### Work request
In the listing below, pick out lines with "part".
= Beginning of Section =
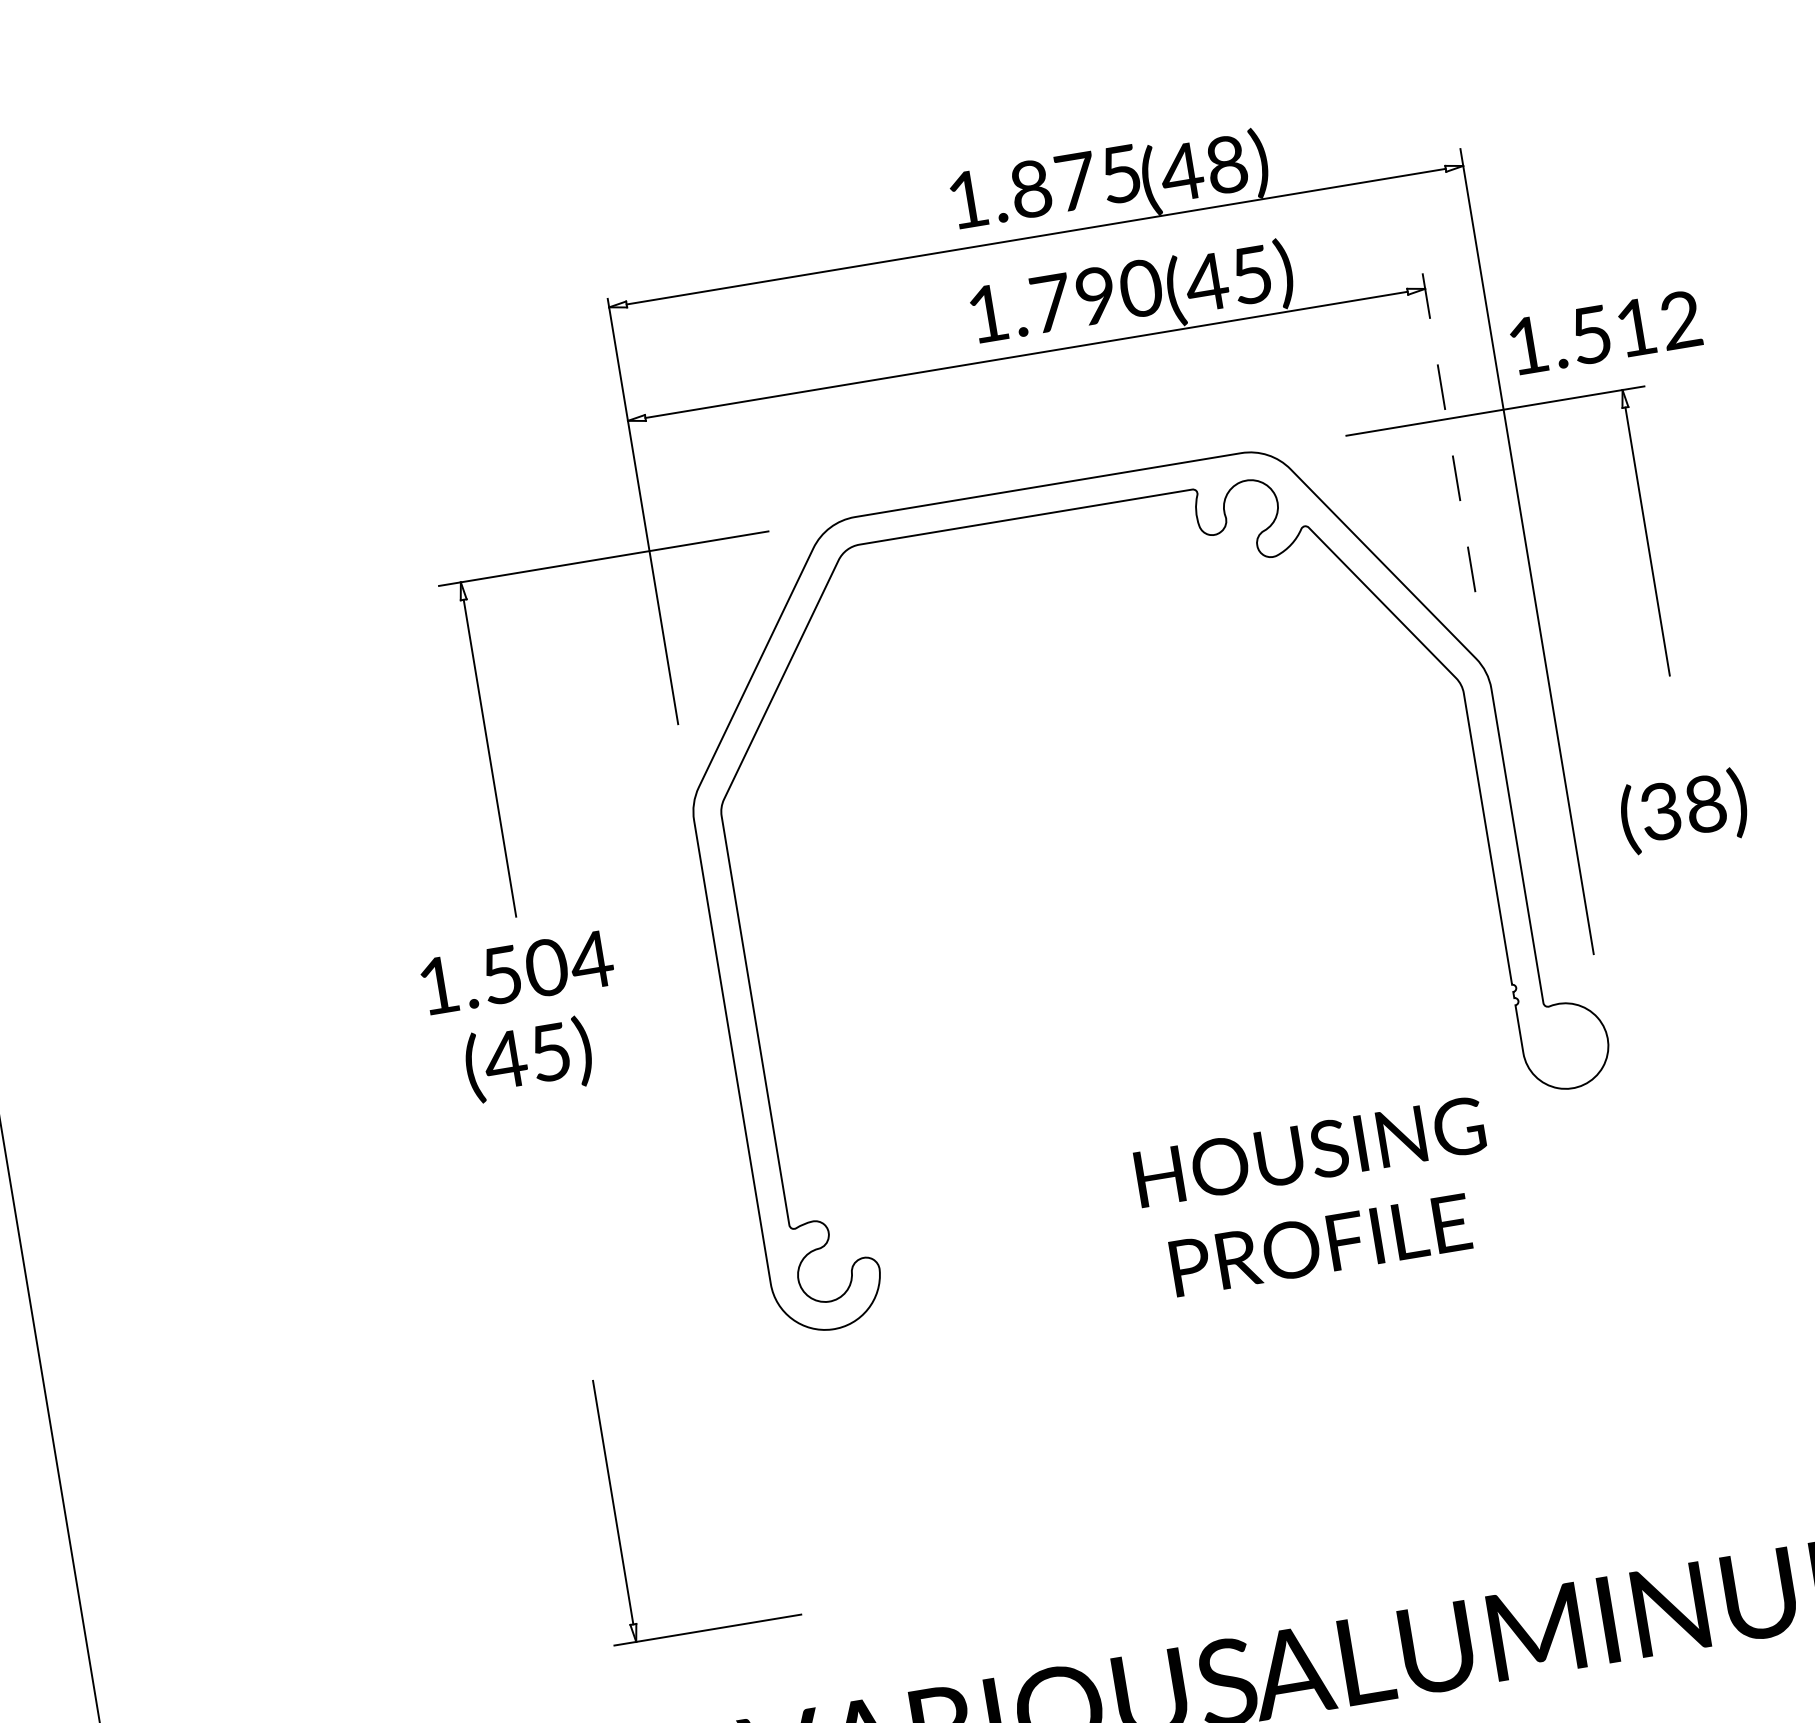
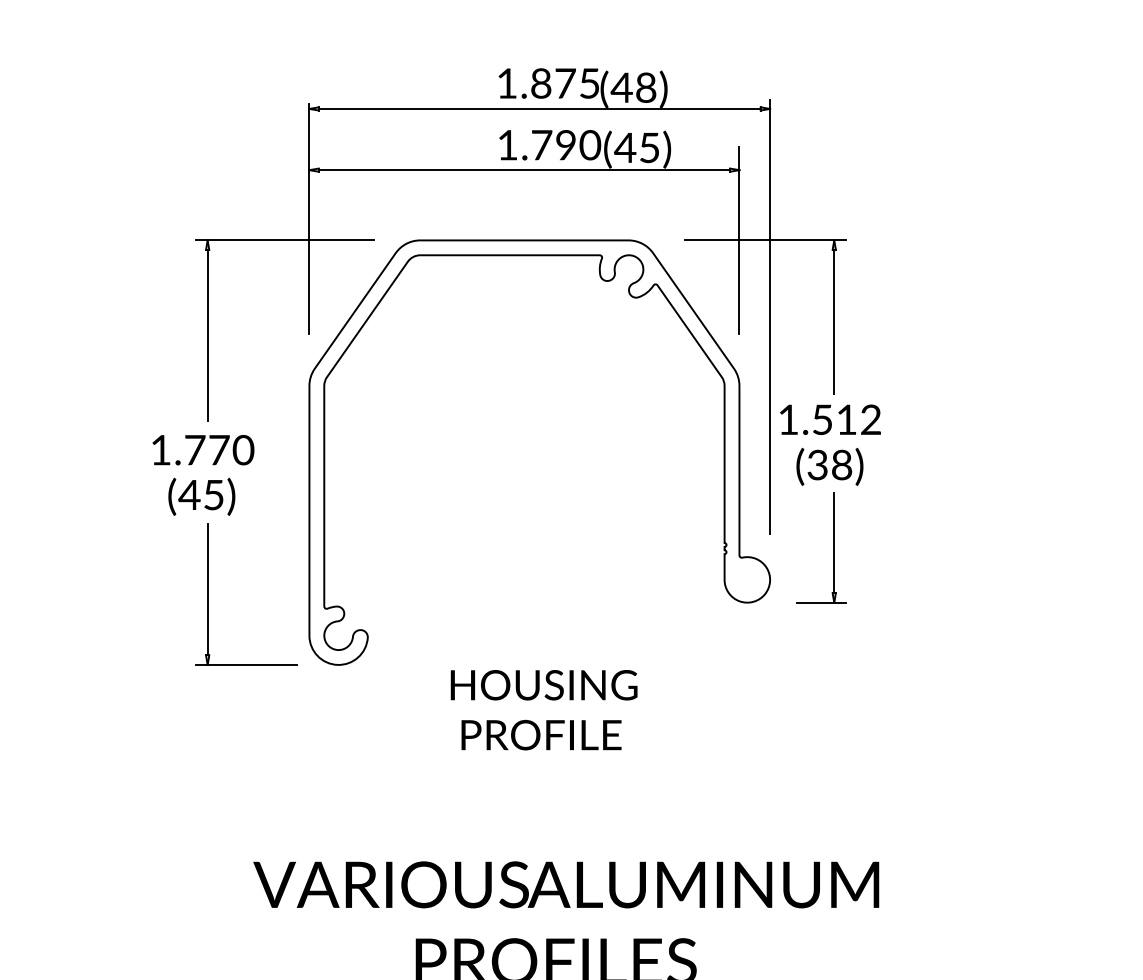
text: (1605, 332) -> (830, 419), moved
line: (1446, 419) -> (739, 240), dashed -> solid
part: (1715, 959) -> (833, 547), added
text: (547, 968) -> (219, 450), 1.504 -> 1.770
text: (1316, 1198) -> (543, 710), moved
part: (616, 1511) -> (208, 594), moved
= End of Section =
### Response to the exercise
part: (1715, 959) -> (833, 547), added
part: (616, 1511) -> (208, 594), moved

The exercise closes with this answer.